A strong coalition of establishment-backed Republicans and House Democrats voted overwhelmingly Tuesday to revive the Export-Import Bank, dealing a defeat to tea party conservatives and Speaker-to-be Paul Ryan.

The House approved the measure 313-118 as 127 Republicans joined with virtually every Democrat to support the bank, whose charter expired June 30. Since then, the bank has been unable to approve new applications to fulfill its mission of helping overseas buyers get financing to purchase U.S. exports like airplanes and heavy equipment. Supporters say the bank helps sustain tens of thousands of manufacturing jobs.

The legislation's fate is uncertain in the Senate.

Proponents of the bank forced a House vote through a rarely used procedure known as a discharge petition. They pushed a vote over the opposition of top House GOP leaders such as Majority Leader Kevin McCarthy of California, Whip Steve Scalise of Louisiana and Financial Services Committee Chairman Jeb Hensarling of Texas.

But outgoing House Speaker John Boehner, R-Ohio, was a quiet supporter and did not discourage GOP proponents of the bank from pursuing the petition drive that forced the measure to the floor.

Conservative critics say the bank provides too much of its credit assistance to help huge, well-connected corporations such as The Boeing Co., General Electric and Caterpillar Inc. They say the bank finances just a fraction of U.S. exports and alternative financing options are available.

"Are we going to reward good work or good connections?" Ryan said. "I think there are plenty of other ways to expand opportunity in this country, and corporate welfare is not one of them."

Several companies have announced they have lost business because of the lapse in bank operations and are threatening to shutter plants if it isn't revived.

Democrats provided the bulk of support for the measure, another example of them driving the House agenda despite being the minority party.

"This is a bill about jobs for small, medium and large businesses. This is a bill about America's competitiveness with the rest of the world," said No. 2 House Democrat Steny Hoyer of Maryland.

A drive by traditionally Republican-friendly groups like the U.S. Chamber of Commerce and the National Association of Manufacturers focused on the assistance the bank provides to small businesses.

The Senate voted 64-29 this summer to reauthorize the bank as an amendment to an unrelated bill extending highway programs. Senate Majority Leader Mitch McConnell, R-Ky., however, opposes the bank and said Tuesday that he won't bring the House stand-alone measure up for a vote.

"The way to achieve Ex-Im, if it's going to be achieved in the Senate, would be in the context of the highway bill," McConnell said Tuesday.

Prospects for the bank aren't helped by the looming departure of Boehner at week's end.

Proponents say killing the bank would put U.S. businesses at a disadvantage with foreign firms that benefit from export assistance from their own governments.
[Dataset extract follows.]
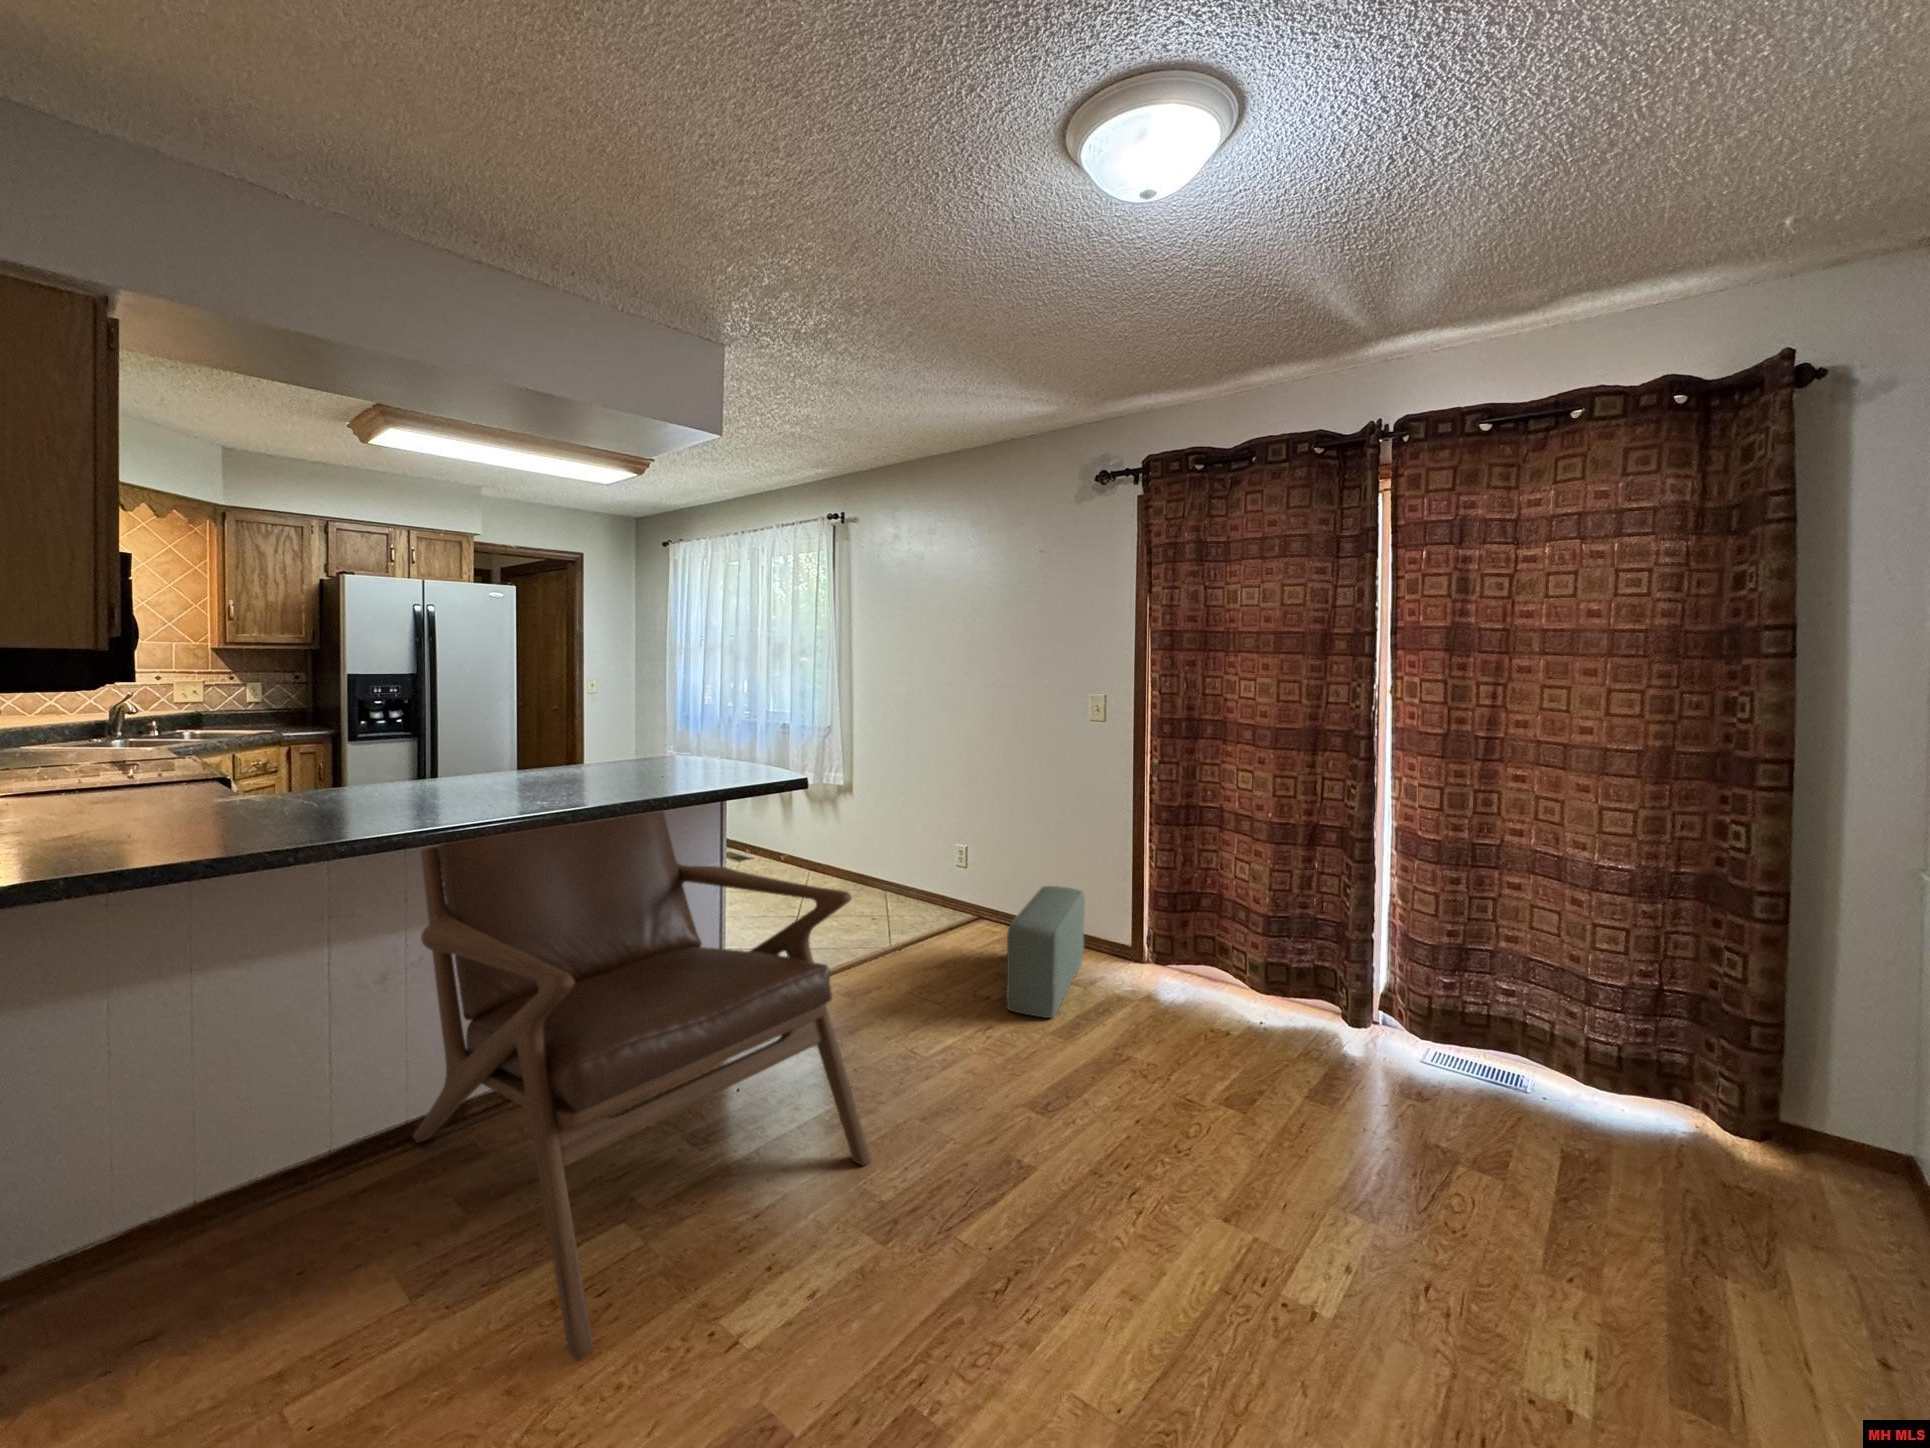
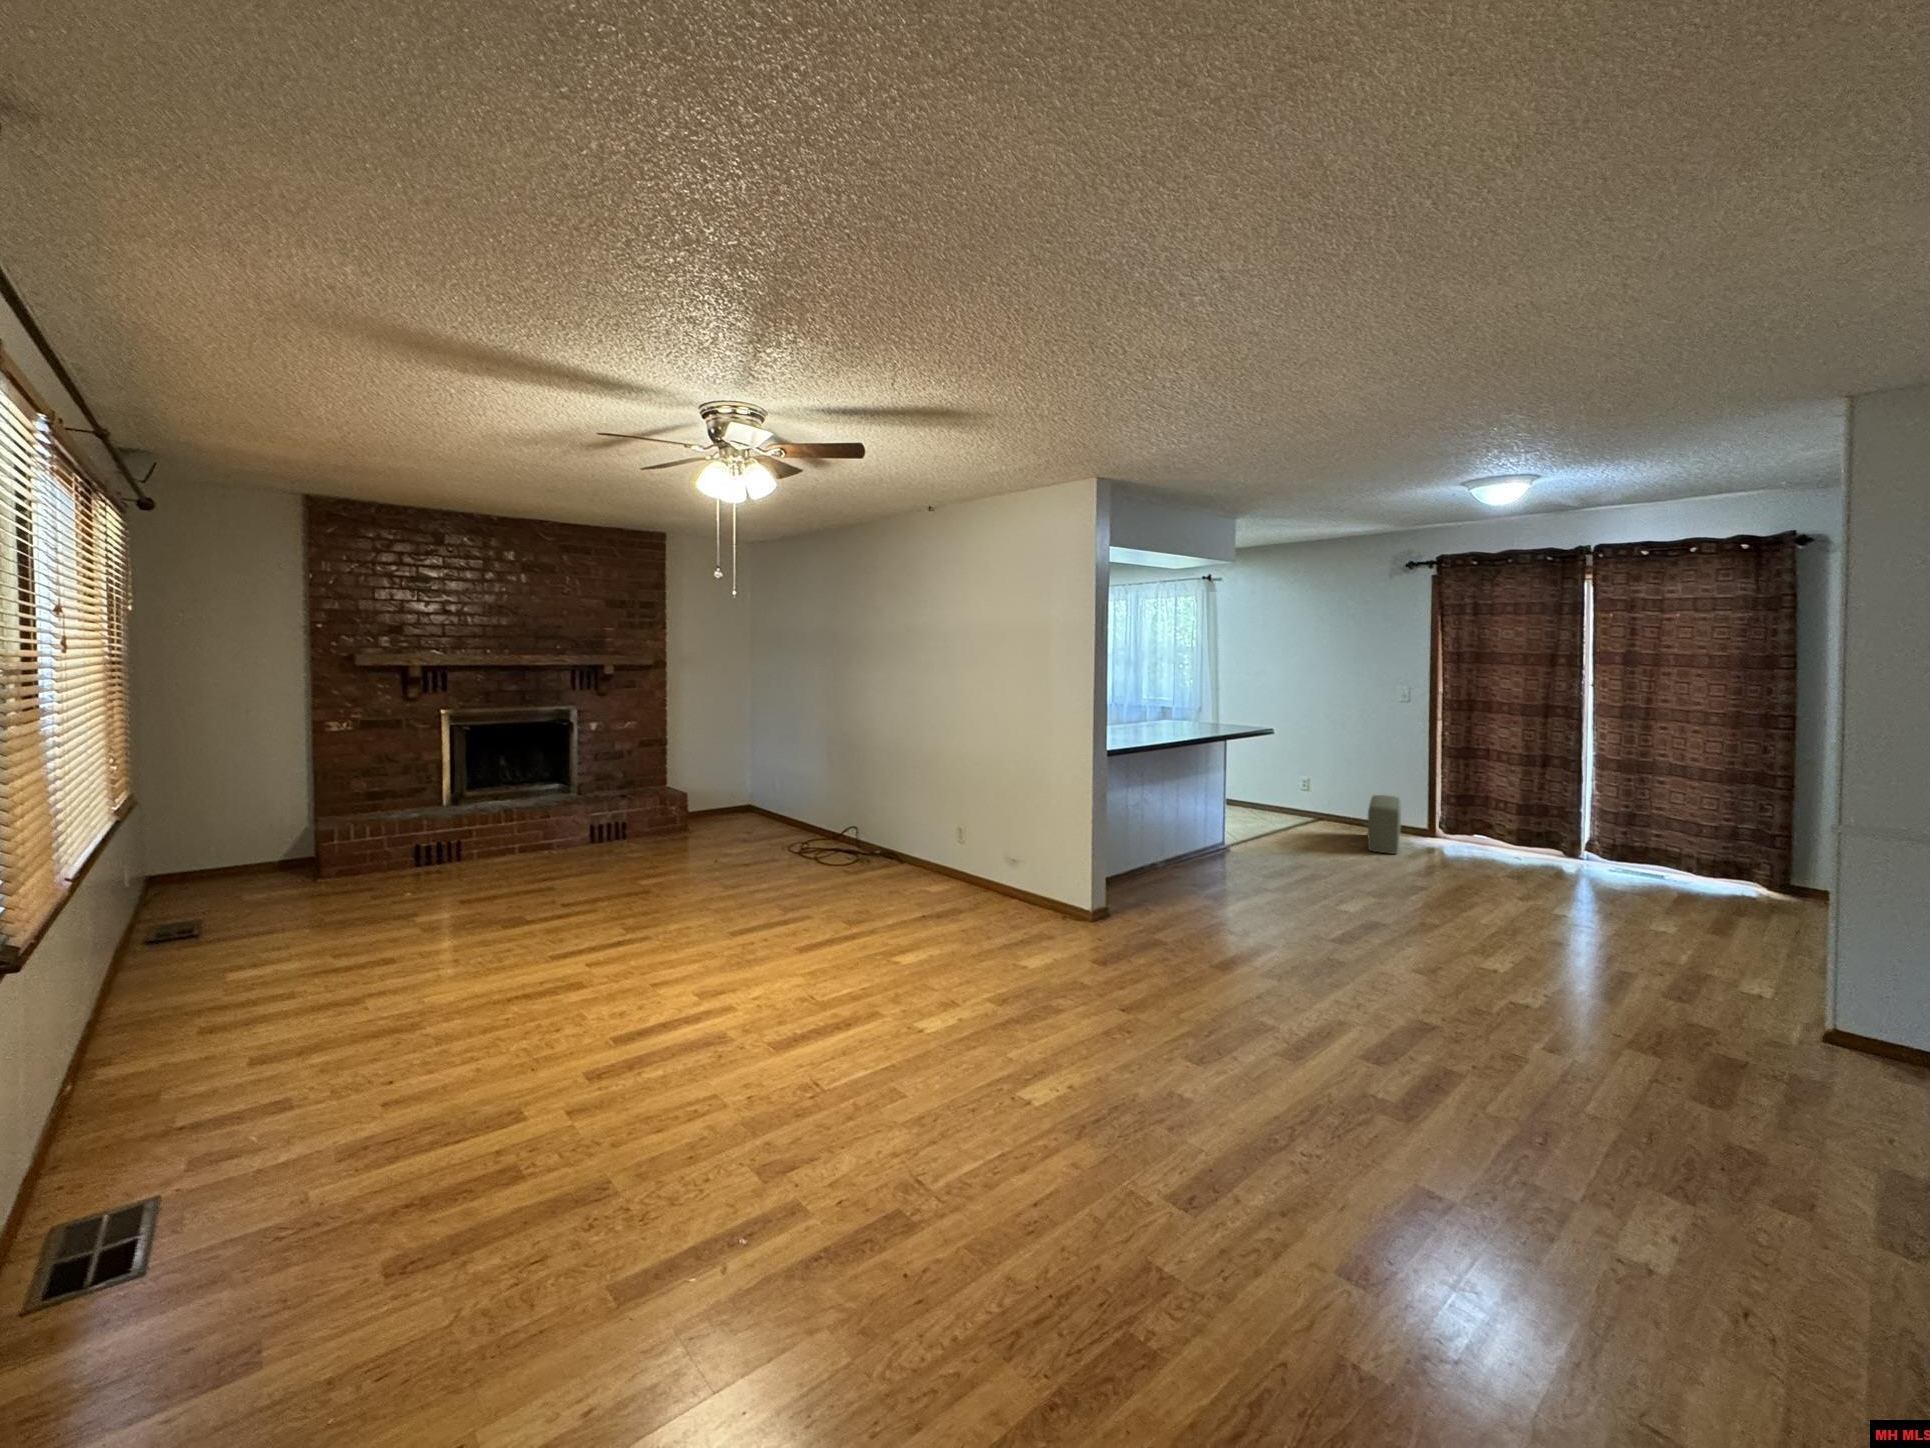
lounge chair: present [413,811,871,1361] -> none [1138,732,1346,909]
But opposition to the bank has energized conservatives who see a rare opportunity to eliminate a major government program.

Hensarling resolutely refused to move the measure through the Financial Services Committee, where more than half of the panel's Republicans opposed renewing the Export-Import Bank.

Hensarling has sought to impose a conservative agenda on his committee, but he has been defeated in two major episodes. Flood-state Republicans prevailed on House leaders--over Hensarling's opposition--in 2014 to weaken reforms to the federal flood insurance program. He also failed in an effort to dramatically rewrite the government's terrorism risk insurance program when it was renewed earlier this year.